--- PROVIDED RECORDS ---

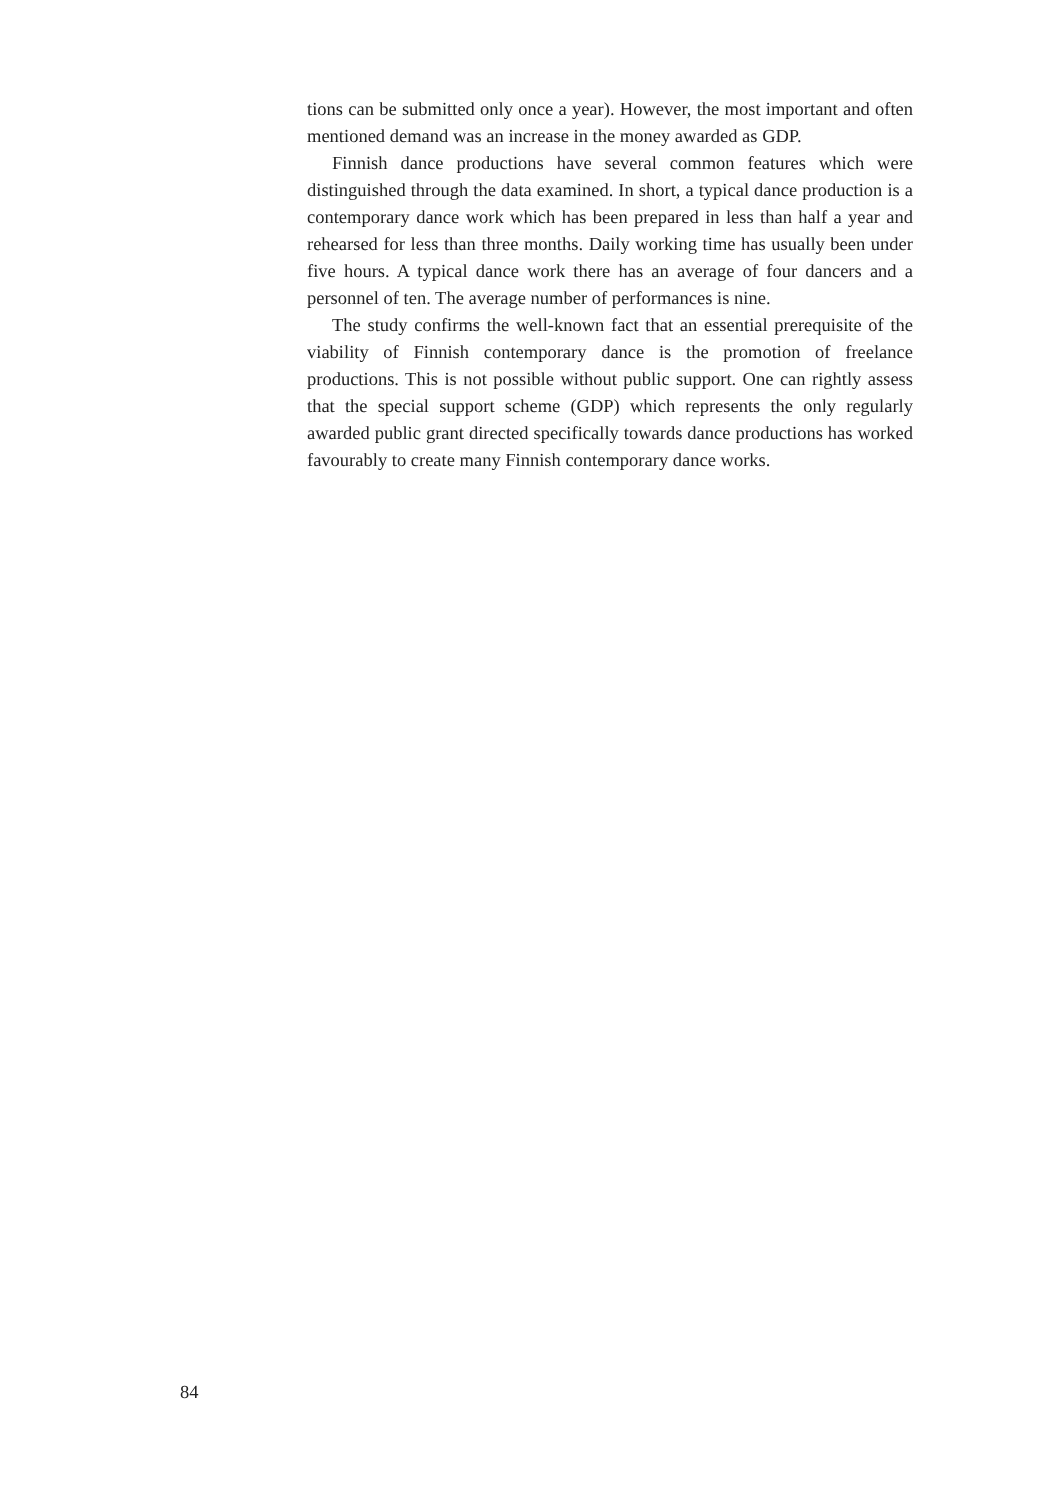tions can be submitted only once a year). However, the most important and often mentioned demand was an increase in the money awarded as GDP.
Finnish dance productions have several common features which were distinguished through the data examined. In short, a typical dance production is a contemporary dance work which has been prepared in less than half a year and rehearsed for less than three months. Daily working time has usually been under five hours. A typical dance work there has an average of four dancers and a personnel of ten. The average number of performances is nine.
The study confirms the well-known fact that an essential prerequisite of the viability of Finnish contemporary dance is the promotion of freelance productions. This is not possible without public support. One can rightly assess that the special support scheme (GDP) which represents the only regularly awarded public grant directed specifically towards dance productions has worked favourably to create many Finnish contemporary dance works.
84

---
--- PROVIDED RECORDS ---

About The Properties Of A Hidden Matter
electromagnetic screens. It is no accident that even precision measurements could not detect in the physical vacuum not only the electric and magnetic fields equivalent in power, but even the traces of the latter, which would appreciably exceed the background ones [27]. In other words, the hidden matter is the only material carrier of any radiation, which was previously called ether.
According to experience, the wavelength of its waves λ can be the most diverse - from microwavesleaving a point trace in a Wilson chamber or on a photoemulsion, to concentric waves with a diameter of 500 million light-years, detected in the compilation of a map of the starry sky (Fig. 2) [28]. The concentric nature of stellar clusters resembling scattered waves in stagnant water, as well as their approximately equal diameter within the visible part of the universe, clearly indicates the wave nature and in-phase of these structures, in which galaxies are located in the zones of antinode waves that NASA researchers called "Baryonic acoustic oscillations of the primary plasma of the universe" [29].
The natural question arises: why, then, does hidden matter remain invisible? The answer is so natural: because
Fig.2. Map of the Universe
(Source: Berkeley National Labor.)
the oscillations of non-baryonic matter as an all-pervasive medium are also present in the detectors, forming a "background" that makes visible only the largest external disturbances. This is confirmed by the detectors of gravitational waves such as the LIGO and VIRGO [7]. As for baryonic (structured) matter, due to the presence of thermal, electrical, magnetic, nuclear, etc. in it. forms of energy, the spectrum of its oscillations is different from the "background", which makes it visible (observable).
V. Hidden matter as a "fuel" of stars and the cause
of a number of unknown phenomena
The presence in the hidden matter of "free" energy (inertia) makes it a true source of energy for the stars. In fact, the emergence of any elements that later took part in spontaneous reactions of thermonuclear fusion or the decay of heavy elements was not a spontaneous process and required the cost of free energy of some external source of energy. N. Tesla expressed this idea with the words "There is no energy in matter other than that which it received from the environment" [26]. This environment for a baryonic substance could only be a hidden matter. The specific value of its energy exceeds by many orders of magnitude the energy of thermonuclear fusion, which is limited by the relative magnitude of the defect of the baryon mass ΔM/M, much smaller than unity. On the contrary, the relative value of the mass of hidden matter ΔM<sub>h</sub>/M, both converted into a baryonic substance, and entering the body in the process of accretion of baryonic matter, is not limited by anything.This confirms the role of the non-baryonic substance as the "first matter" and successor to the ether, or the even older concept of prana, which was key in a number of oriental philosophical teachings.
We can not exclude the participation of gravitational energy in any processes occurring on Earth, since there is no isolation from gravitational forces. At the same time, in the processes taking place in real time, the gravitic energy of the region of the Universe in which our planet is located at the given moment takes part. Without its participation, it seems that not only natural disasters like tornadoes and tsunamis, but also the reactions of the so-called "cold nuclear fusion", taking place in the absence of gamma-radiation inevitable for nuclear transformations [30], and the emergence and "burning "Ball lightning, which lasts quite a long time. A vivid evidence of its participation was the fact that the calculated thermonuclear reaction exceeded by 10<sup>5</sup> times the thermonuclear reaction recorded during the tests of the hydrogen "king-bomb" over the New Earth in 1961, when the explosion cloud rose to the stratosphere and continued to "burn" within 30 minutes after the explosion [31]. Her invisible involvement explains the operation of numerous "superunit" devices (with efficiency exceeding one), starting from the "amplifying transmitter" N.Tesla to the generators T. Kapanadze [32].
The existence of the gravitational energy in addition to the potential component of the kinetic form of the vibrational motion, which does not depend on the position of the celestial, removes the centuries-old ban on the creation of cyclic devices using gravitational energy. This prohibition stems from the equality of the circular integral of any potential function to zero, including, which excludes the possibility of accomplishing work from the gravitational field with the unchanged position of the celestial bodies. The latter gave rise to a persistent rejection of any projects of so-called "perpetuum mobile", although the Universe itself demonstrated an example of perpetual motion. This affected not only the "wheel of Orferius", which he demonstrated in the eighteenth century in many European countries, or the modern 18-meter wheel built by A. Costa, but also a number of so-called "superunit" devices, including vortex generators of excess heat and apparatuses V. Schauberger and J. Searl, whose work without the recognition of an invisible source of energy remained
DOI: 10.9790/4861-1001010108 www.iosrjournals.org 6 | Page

---
--- PROVIDED RECORDS ---

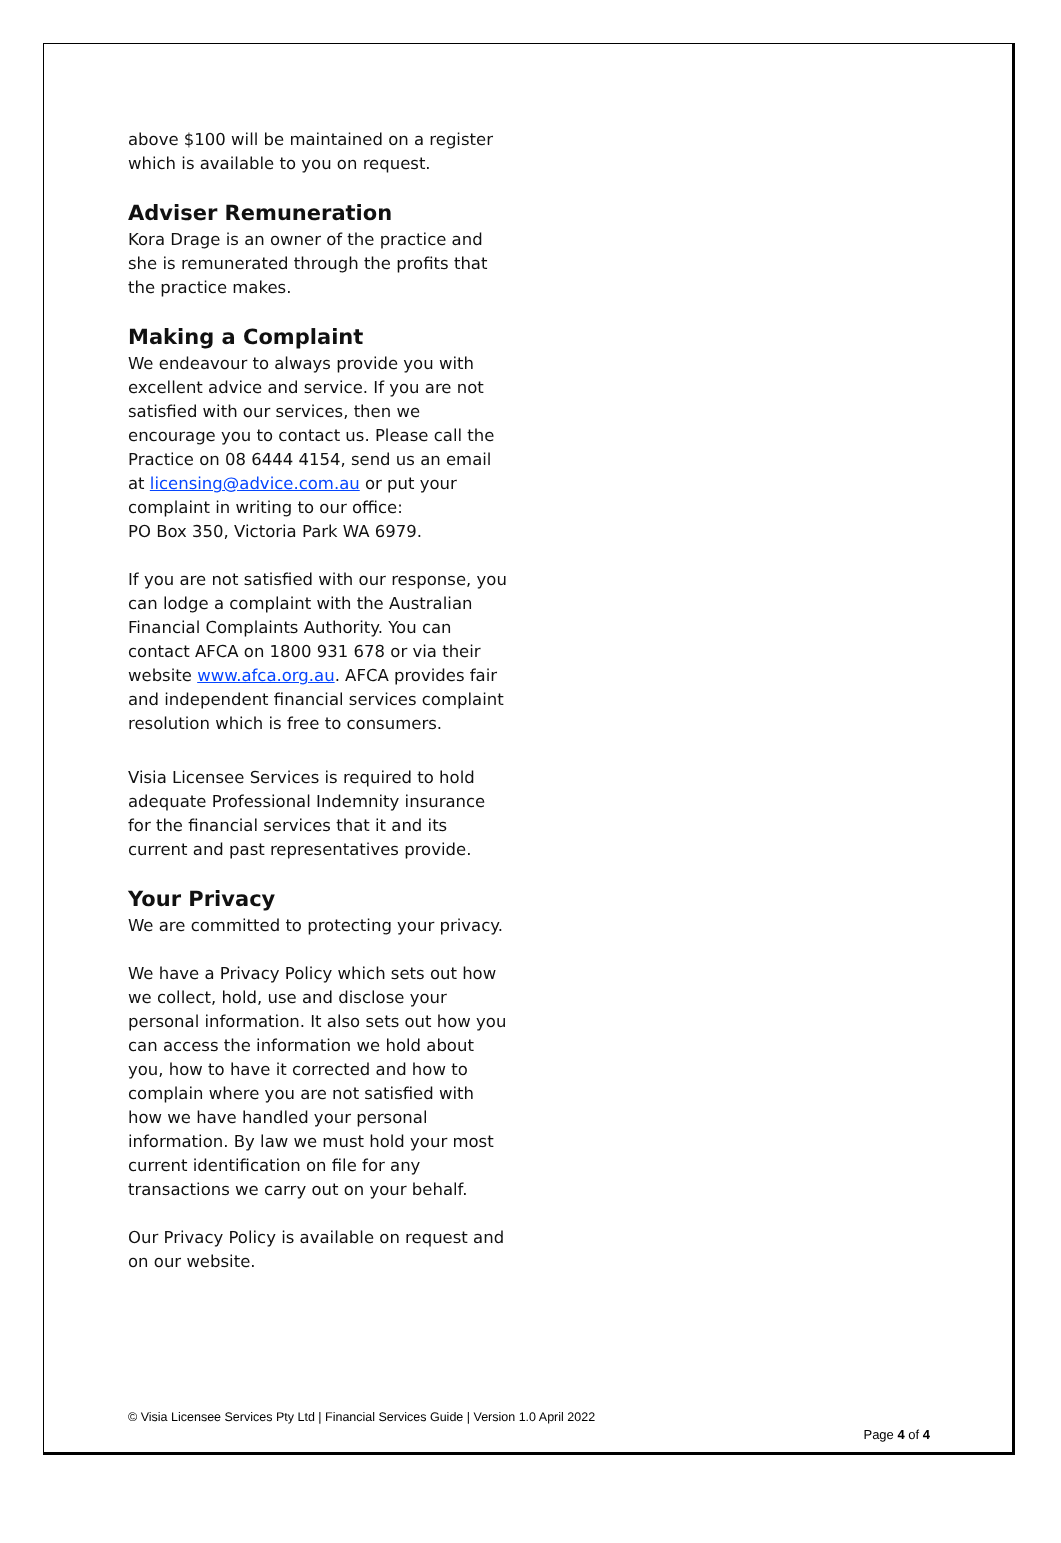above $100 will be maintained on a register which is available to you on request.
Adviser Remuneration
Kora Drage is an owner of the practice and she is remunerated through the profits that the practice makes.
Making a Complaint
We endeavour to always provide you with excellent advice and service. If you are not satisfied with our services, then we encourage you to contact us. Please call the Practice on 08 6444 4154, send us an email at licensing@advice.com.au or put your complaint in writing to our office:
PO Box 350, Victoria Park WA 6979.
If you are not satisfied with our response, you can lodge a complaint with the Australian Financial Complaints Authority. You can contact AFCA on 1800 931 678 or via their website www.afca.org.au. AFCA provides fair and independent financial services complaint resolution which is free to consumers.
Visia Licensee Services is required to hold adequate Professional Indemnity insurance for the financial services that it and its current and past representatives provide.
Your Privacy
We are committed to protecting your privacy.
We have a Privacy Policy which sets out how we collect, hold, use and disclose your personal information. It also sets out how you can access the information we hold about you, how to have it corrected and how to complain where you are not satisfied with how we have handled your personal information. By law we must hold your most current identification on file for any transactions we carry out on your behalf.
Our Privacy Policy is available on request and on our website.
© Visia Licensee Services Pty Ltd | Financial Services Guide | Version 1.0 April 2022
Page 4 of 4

---

_EXERCISE DETAILS_:
Of the lines above, extract only those from the line with "1.0 April 2022" to the line with "Page 4 of 4", both included, exactly as written.

_WRITTEN ANSWER_:
© Visia Licensee Services Pty Ltd | Financial Services Guide | Version 1.0 April 2022
Page 4 of 4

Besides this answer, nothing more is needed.